I was on the train to Dublin last week when the call to prayer rang out on my iPhone. The Islamic call to prayer goes out six times a day, and it’s part of an app I downloaded.
It’s a male voice, not far removed from the melodious tones of a sean-nós singer. I don’t know what the words mean but the melody lures me away from whatever stress or melancholy I’m caught up in.
The train and everyone on it dissolves and I sit alone, drifting into the silence of inner space.
But I’m not the only one daydreaming on the Sligo train. Other passengers get absorbed in their own fantasy worlds, too. They scroll down their Facebook feeds, gazing at endless images of friends and random news feeds, so that when the ticket inspector arrives she has to shout three or four times to get some of them to pay her attention.
Last week the train was near Enfield when the call to prayer erupted so loudly from my phone that it unsettled the man beside me.
What the feck is that?” he wondered.
“II was glad he woke because he had been falling toward my shoulder with an open mouth and the intimacy was becoming uncomfortable.
“It’s a call to prayer,” I said.
“Are you serious?” he wondered.
I didn’t reply.
“Are you a Muslim?” He asked.
“No,” I said, “I’m from Cavan.”
“So why is that thing going off on your phone?” He wondered.
“For me it’s like a Zen bell,” I explained.”It reminds me to engage in a moment of mindfulness.”
He looked even more confused.
“What is mindfulness?”
There was no way forward after that so I changed the subject.
When I arrived in Connolly Station I pressed a few buttons to disable the app so it wouldn’t embarrass me later that evening. But I hadn’t a clue what I was doing and ended up setting the call to prayer on a loop, which repeatedly played in my pocket every few minutes.
I was in a hurry to meet Niall Breslin, so I pushed on down the stairs to the street, up past Busáras towards the city centre, while the little voice in my pocket continued to call the world to prayer.
Then the amount of homeless people lying around in various alleys and doorways distracted me and I forgot about the phone.
On Talbot Street a man was lying in a doorway and another man lay against the railings of the Ha’penny Bridge. Just across from Grogan’s a man was stretched in a sleeping bag with a coffee cup by his side, and on a patch of green grass near Stephen’s Green a couple were fixing up a tent for the night.
I was in a panic because I was suppose to meet Niall Breslin at 7.30pm in some place called the Sugar Cube.
“Excuse me,” I said to a stranger, “could you tell me where I might find the Sugar Cube.”
“Is this a quiz?” the woman wondered as she looked around for a camera.
Another woman suspected I was looking for drugs.
“No,” I said, “I’m looking for Niall Breslin. He’s doing a podcast this evening in the Sugar Cube.”
“Ah Jaysus,” she said. “You mean the Sugar Club.”
And so off I went, and found the club, and found Niall Breslin in the greenroom preparing his notes.

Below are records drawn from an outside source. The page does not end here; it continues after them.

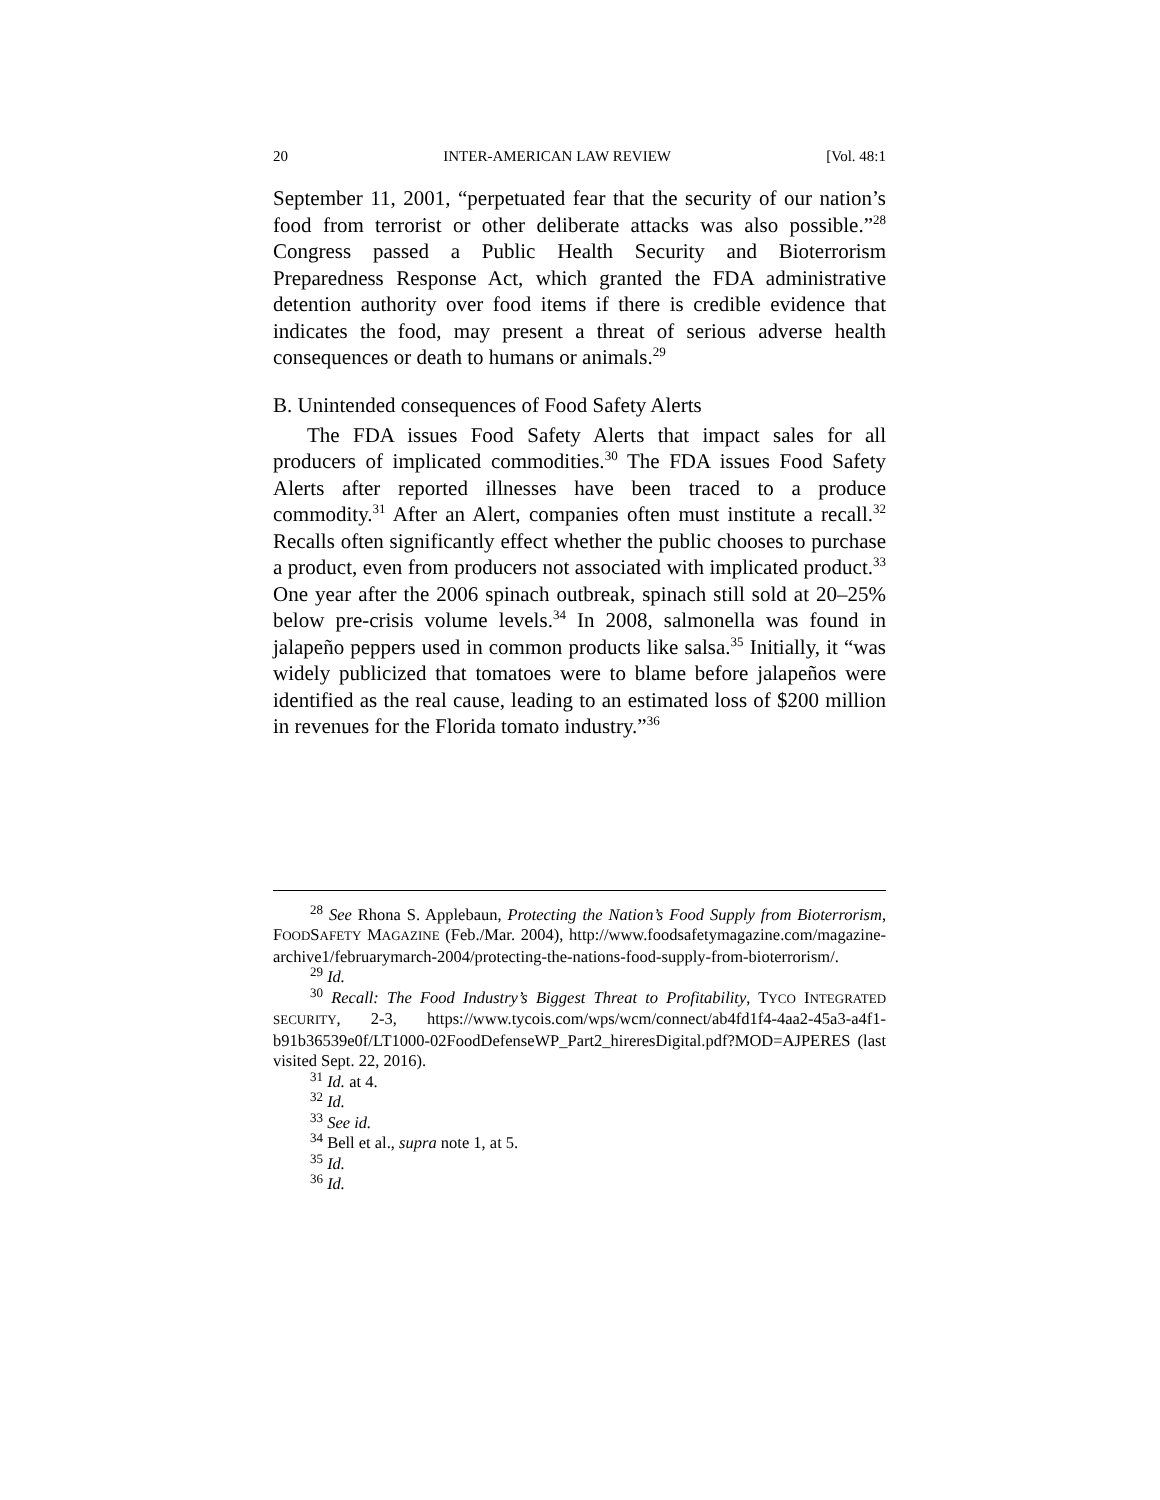20 INTER-AMERICAN LAW REVIEW [Vol. 48:1
September 11, 2001, “perpetuated fear that the security of our nation’s food from terrorist or other deliberate attacks was also possible.”<sup>28</sup> Congress passed a Public Health Security and Bioterrorism Preparedness Response Act, which granted the FDA administrative detention authority over food items if there is credible evidence that indicates the food, may present a threat of serious adverse health consequences or death to humans or animals.<sup>29</sup>
B. Unintended consequences of Food Safety Alerts
The FDA issues Food Safety Alerts that impact sales for all producers of implicated commodities.<sup>30</sup> The FDA issues Food Safety Alerts after reported illnesses have been traced to a produce commodity.<sup>31</sup> After an Alert, companies often must institute a recall.<sup>32</sup> Recalls often significantly effect whether the public chooses to purchase a product, even from producers not associated with implicated product.<sup>33</sup> One year after the 2006 spinach outbreak, spinach still sold at 20–25% below pre-crisis volume levels.<sup>34</sup> In 2008, salmonella was found in jalapeño peppers used in common products like salsa.<sup>35</sup> Initially, it “was widely publicized that tomatoes were to blame before jalapeños were identified as the real cause, leading to an estimated loss of $200 million in revenues for the Florida tomato industry.”<sup>36</sup>
<sup>28</sup> See Rhona S. Applebaun, Protecting the Nation’s Food Supply from Bioterrorism, FOODSAFETY MAGAZINE (Feb./Mar. 2004), http://www.foodsafetymagazine.com/magazine-archive1/februarymarch-2004/protecting-the-nations-food-supply-from-bioterrorism/.
<sup>29</sup> Id.
<sup>30</sup> Recall: The Food Industry’s Biggest Threat to Profitability, TYCO INTEGRATED SECURITY, 2-3, https://www.tycois.com/wps/wcm/connect/ab4fd1f4-4aa2-45a3-a4f1-b91b36539e0f/LT1000-02FoodDefenseWP_Part2_hireresDigital.pdf?MOD=AJPERES (last visited Sept. 22, 2016).
<sup>31</sup> Id. at 4.
<sup>32</sup> Id.
<sup>33</sup> See id.
<sup>34</sup> Bell et al., supra note 1, at 5.
<sup>35</sup> Id.
<sup>36</sup> Id.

The podcast, Where Is My Mind, was live before a full house of young people and it was completely fascinating. I felt Breslin was opening up mindfulness for young people, introducing his audience to the spiritual path of non-violence, and showing them how compassion makes for a happy life.
On the way back to the hotel I stopped in a fast-food shop and sat at the window staring out on to the street. One homeless person after another staggered along the pavement outside; young women and old men, teenage boys strung out on drugs and gentle old ladies from faraway countries.
My phone had been on airplane mode since I went into the gig, so I rebooted it and almost immediately the Muslim app flung out another call to prayer in the same melodious voice.
And even though I didn’t understand any Arabic, I felt this time I knew what the call meant. It was time I put some coins in some of the paper coffee cups that hung in the air on the way back to the hotel.